== DOCUMENT EXTRACT ==
Introduction
This case study is my capstone project for the Google Data Analytics Certificate. It involves analysis of historical data for a fictional company, Cyclistic, a bike sharing company located in Chicago, to make recommendations for an upcoming marketing campaign. Although the company and scenario are fictitious, the data used for this project are real data collected between August 2020 – July 2021 from a bike share program in Chicago. In this project I am assuming the role of the junior analyst.
Scenario
Cyclistic is a fictional bike sharing company located in Chicago. It operates a fleet of more than 5,800 bicycles which can be accessed from over 600 docking stations across the city. Bikes can be borrowed from one docking station, ridden, then returned to any docking station in the system Over the years marketing campaigns have been broad and targeted a cross-section of potential users. Data analysis has shown that riders with an annual membership are more profitable than casual riders. The marketing team are interested in creating a campaign to encourage casual riders to convert to members.
===
== DATA SECTION ==
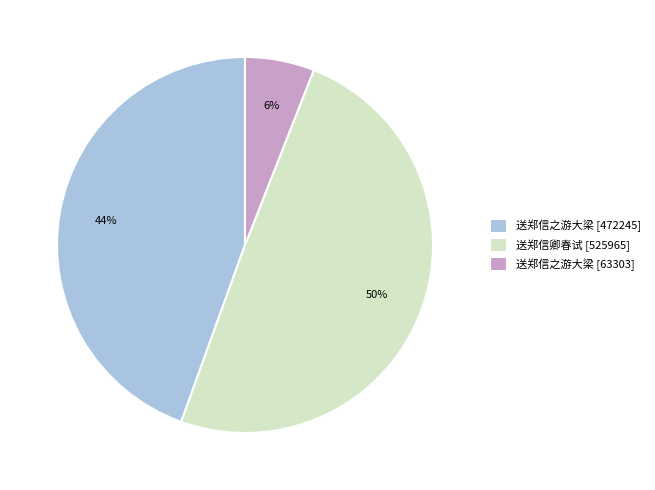

Is the sum of 送郑信卿春试 [525965] and 送郑信之游大梁 [472245] greater than half?

Yes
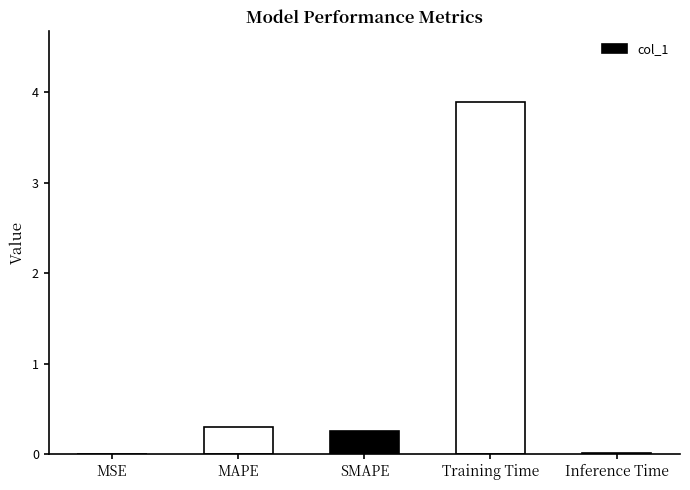

Which has a higher value, Training Time or Inference Time?

Training Time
===
- [PROBLEMS AND TASKS]:
1. In the bike share case study, rewrite the stretch from "Introduction" through "the junior analyst.", substituting "final project" for "capstone project".
2. Decide whether each statement agrees with the bike share case study, answering yes or no and quoting the words that settle it: (a) Cyclistic's fleet includes more than 5,800 bicycles. (b) A bike must be returned to the docking station it was borrowed from. (c) Casual riders are more profitable than riders with an annual membership.
The data are not needed here.

- [TASK ANSWERS]:
1.
Introduction
This case study is my final project for the Google Data Analytics Certificate. It involves analysis of historical data for a fictional company, Cyclistic, a bike sharing company located in Chicago, to make recommendations for an upcoming marketing campaign. Although the company and scenario are fictitious, the data used for this project are real data collected between August 2020 – July 2021 from a bike share program in Chicago. In this project I am assuming the role of the junior analyst.

2.
(a) Yes: "It operates a fleet of more than 5,800 bicycles"
(b) No: "returned to any docking station in the system"
(c) No: "riders with an annual membership are more profitable than casual riders"